Let $a,b : I \to \mathbb{R}$ be differentiable functions, and $m: I \to \mathbb{R}^2$ be a function such that $m(t)=(a(t),b(t))$.
Further, let there be a differentiable function $f:\mathbb{R}^2\to\mathbb{R}$, and let $z:I\to\mathbb{R}$, $z(t)=f(a(t),b(t))$.
We wish to find $\frac{dz}{dt}$.
We know that $\frac{dz}{dt}=D(z)(t)$. (Total derivative)
So $$D(z)(t)=D(f\circ m)(t)=D(f)(m(t)).D(m)(t)$$ (Chain rule) $$D(f)(m(t))=[\frac{\partial f}{\partial x}(m(t)) \space\space\space\frac{\partial f}{\partial y}(m(t))]$$ By this I mean, partial derivative of $f$ w.r.t $x$ at $m(t)$. $$ D(m)(t)= \left[ {\begin{array}{c} \frac{da}{dt} \\ \frac{db}{dt} \\ \end{array} } \right] $$. Multiplying both gives, $$\frac{dz}{dt}=\frac{\partial f}{\partial x}.\frac{da}{dt}+\frac{\partial f}{\partial y}.\frac{db}{dt}$$ Now how to express this in terms of $z$ only not $f$?

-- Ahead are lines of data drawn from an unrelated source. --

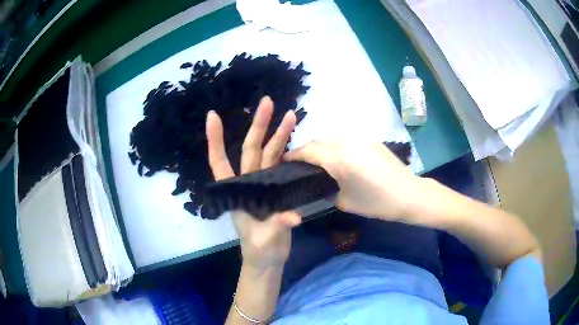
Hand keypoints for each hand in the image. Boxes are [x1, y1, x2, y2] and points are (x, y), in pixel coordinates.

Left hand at [206, 97, 301, 271]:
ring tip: (290, 115)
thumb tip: (293, 217)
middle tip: (267, 102)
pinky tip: (296, 140)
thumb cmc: (260, 249)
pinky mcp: (278, 190)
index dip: (215, 140)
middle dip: (259, 126)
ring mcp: (264, 185)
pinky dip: (288, 151)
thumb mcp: (265, 240)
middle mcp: (248, 183)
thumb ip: (277, 225)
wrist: (268, 258)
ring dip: (278, 135)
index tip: (212, 115)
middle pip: (251, 150)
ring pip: (269, 154)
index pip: (220, 162)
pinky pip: (281, 165)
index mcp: (236, 192)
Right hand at [285, 140, 421, 219]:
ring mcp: (360, 139)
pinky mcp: (370, 140)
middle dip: (306, 150)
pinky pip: (345, 139)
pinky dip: (335, 145)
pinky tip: (338, 158)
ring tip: (317, 161)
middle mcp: (347, 143)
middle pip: (318, 141)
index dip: (294, 155)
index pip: (309, 151)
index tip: (284, 162)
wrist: (408, 194)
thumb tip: (319, 185)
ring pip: (332, 137)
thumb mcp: (346, 202)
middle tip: (299, 164)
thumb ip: (327, 190)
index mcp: (339, 159)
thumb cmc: (376, 203)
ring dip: (320, 146)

According to the book I have, the answer is $$\frac{dz}{dt}=\frac{\partial z}{\partial a}.\frac{da}{dt}+\frac{\partial z}{\partial b}.\frac{db}{dt}$$ Also, what is the meaning of $\frac{\partial z}{\partial a}$ according to the definition?